'''

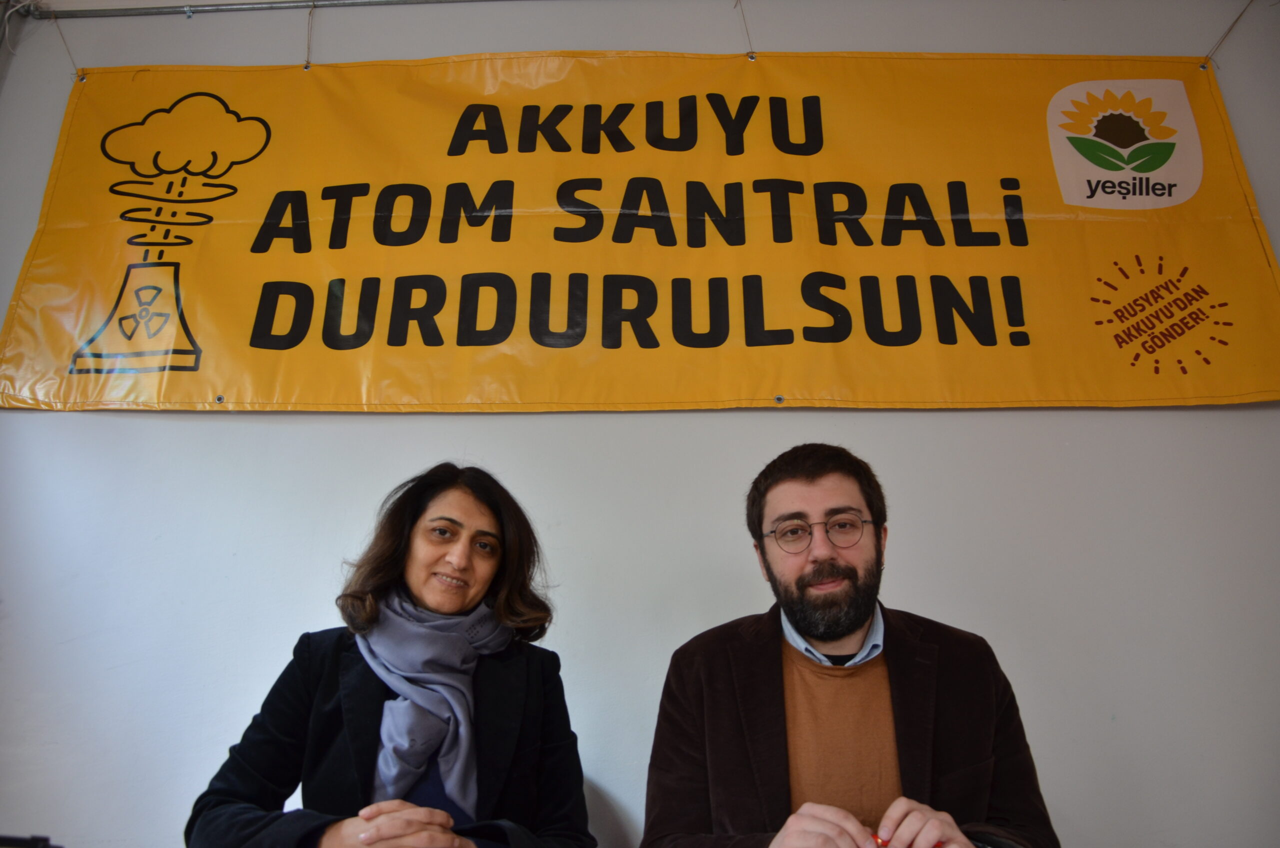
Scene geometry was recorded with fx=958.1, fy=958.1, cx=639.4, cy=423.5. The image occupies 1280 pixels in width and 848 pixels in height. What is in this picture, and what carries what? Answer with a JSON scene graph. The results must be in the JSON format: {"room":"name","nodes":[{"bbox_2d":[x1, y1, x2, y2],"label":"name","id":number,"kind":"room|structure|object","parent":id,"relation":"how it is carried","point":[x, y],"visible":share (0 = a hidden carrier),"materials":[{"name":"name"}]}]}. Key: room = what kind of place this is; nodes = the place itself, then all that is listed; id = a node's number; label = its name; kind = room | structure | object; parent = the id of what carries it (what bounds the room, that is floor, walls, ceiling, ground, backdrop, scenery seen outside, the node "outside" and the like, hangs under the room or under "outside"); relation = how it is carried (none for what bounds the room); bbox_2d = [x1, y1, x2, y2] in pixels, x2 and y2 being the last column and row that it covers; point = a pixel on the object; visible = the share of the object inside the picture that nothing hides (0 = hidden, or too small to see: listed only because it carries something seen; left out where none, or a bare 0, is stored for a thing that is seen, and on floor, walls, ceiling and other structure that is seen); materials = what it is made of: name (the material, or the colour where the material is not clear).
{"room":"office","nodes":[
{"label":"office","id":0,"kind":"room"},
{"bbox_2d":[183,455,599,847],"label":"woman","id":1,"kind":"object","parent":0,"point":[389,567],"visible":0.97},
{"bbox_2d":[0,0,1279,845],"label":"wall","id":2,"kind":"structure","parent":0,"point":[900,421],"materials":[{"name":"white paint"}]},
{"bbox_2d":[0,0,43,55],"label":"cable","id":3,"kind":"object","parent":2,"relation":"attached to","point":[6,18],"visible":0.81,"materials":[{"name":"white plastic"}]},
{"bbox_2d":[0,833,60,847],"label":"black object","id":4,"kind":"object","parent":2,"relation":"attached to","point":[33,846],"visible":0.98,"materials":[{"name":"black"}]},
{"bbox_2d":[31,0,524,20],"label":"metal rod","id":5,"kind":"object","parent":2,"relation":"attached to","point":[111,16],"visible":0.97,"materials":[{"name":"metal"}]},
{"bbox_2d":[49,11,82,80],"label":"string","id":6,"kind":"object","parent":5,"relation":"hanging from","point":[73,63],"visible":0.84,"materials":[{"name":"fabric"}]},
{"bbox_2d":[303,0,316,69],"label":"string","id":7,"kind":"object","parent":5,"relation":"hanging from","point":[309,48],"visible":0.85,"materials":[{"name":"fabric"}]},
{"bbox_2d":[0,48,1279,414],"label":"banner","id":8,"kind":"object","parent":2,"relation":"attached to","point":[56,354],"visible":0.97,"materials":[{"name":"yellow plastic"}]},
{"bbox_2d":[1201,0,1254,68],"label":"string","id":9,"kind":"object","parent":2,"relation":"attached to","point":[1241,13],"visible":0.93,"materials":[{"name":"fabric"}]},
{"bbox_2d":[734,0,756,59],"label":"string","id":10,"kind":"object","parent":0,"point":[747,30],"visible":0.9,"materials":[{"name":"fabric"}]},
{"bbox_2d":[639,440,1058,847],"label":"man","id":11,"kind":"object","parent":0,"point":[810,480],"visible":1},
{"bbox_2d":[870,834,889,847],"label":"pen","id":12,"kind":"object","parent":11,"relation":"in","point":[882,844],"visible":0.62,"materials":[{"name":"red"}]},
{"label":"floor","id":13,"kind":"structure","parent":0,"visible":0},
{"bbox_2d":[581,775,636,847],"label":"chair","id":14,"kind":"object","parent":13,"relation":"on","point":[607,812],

'''

• Instructions to follow
The copy must include every record exactly and none of the pictures.

• Exercise result
Scene geometry was recorded with fx=958.1, fy=958.1, cx=639.4, cy=423.5. The image occupies 1280 pixels in width and 848 pixels in height. What is in this picture, and what carries what? Answer with a JSON scene graph. The results must be in the JSON format: {"room":"name","nodes":[{"bbox_2d":[x1, y1, x2, y2],"label":"name","id":number,"kind":"room|structure|object","parent":id,"relation":"how it is carried","point":[x, y],"visible":share (0 = a hidden carrier),"materials":[{"name":"name"}]}]}. Key: room = what kind of place this is; nodes = the place itself, then all that is listed; id = a node's number; label = its name; kind = room | structure | object; parent = the id of what carries it (what bounds the room, that is floor, walls, ceiling, ground, backdrop, scenery seen outside, the node "outside" and the like, hangs under the room or under "outside"); relation = how it is carried (none for what bounds the room); bbox_2d = [x1, y1, x2, y2] in pixels, x2 and y2 being the last column and row that it covers; point = a pixel on the object; visible = the share of the object inside the picture that nothing hides (0 = hidden, or too small to see: listed only because it carries something seen; left out where none, or a bare 0, is stored for a thing that is seen, and on floor, walls, ceiling and other structure that is seen); materials = what it is made of: name (the material, or the colour where the material is not clear).
{"room":"office","nodes":[
{"label":"office","id":0,"kind":"room"},
{"bbox_2d":[183,455,599,847],"label":"woman","id":1,"kind":"object","parent":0,"point":[389,567],"visible":0.97},
{"bbox_2d":[0,0,1279,845],"label":"wall","id":2,"kind":"structure","parent":0,"point":[900,421],"materials":[{"name":"white paint"}]},
{"bbox_2d":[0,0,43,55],"label":"cable","id":3,"kind":"object","parent":2,"relation":"attached to","point":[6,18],"visible":0.81,"materials":[{"name":"white plastic"}]},
{"bbox_2d":[0,833,60,847],"label":"black object","id":4,"kind":"object","parent":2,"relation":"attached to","point":[33,846],"visible":0.98,"materials":[{"name":"black"}]},
{"bbox_2d":[31,0,524,20],"label":"metal rod","id":5,"kind":"object","parent":2,"relation":"attached to","point":[111,16],"visible":0.97,"materials":[{"name":"metal"}]},
{"bbox_2d":[49,11,82,80],"label":"string","id":6,"kind":"object","parent":5,"relation":"hanging from","point":[73,63],"visible":0.84,"materials":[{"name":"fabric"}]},
{"bbox_2d":[303,0,316,69],"label":"string","id":7,"kind":"object","parent":5,"relation":"hanging from","point":[309,48],"visible":0.85,"materials":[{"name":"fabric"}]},
{"bbox_2d":[0,48,1279,414],"label":"banner","id":8,"kind":"object","parent":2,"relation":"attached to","point":[56,354],"visible":0.97,"materials":[{"name":"yellow plastic"}]},
{"bbox_2d":[1201,0,1254,68],"label":"string","id":9,"kind":"object","parent":2,"relation":"attached to","point":[1241,13],"visible":0.93,"materials":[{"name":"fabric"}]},
{"bbox_2d":[734,0,756,59],"label":"string","id":10,"kind":"object","parent":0,"point":[747,30],"visible":0.9,"materials":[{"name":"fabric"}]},
{"bbox_2d":[639,440,1058,847],"label":"man","id":11,"kind":"object","parent":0,"point":[810,480],"visible":1},
{"bbox_2d":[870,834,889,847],"label":"pen","id":12,"kind":"object","parent":11,"relation":"in","point":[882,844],"visible":0.62,"materials":[{"name":"red"}]},
{"label":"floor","id":13,"kind":"structure","parent":0,"visible":0},
{"bbox_2d":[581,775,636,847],"label":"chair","id":14,"kind":"object","parent":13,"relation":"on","point":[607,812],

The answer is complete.